* _Work order_
Retype the items from the line containing "Newsletter Sign Up" down to the line containing "in a fatal crash Wednesday morning.", including both of those lines, and leave the pictures out of your copy.

═════ Records supplied

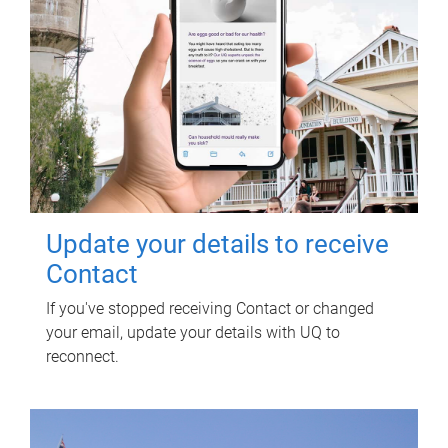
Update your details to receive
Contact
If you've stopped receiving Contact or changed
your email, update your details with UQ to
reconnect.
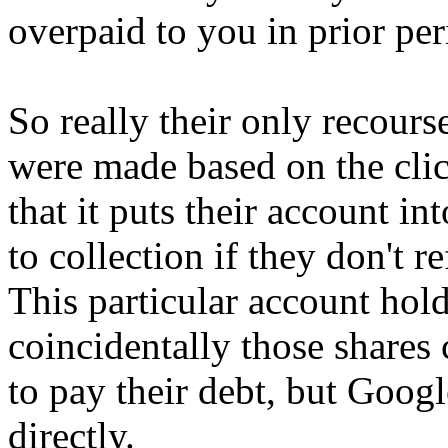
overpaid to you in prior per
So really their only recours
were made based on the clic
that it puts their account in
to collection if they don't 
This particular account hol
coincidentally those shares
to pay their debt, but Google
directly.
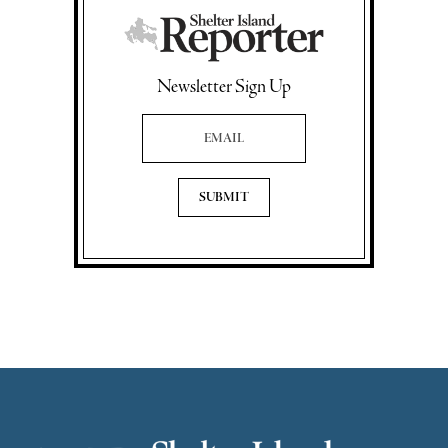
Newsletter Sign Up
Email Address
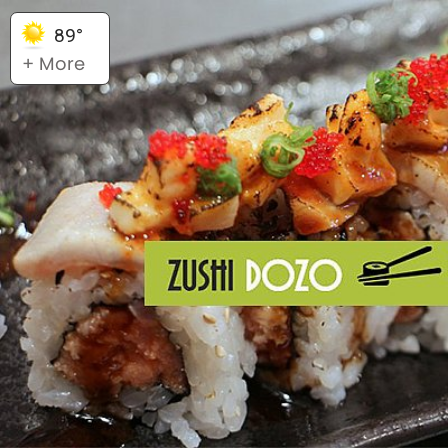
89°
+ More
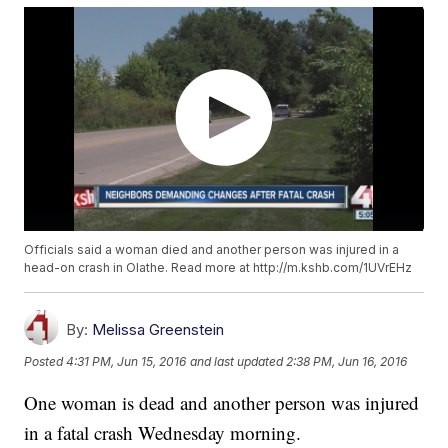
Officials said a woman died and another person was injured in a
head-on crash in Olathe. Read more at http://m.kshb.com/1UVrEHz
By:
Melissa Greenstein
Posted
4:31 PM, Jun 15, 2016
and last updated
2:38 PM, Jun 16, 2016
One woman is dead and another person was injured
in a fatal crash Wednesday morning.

══════════
═════ Records supplied

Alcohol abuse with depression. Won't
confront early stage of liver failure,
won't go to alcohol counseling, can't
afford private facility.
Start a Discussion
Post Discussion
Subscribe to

══════════

* _Result_
Newsletter Sign Up
Email Address
89°
+ More
Officials said a woman died and another person was injured in a
head-on crash in Olathe. Read more at http://m.kshb.com/1UVrEHz
By:
Melissa Greenstein
Posted
4:31 PM, Jun 15, 2016
and last updated
2:38 PM, Jun 16, 2016
One woman is dead and another person was injured
in a fatal crash Wednesday morning.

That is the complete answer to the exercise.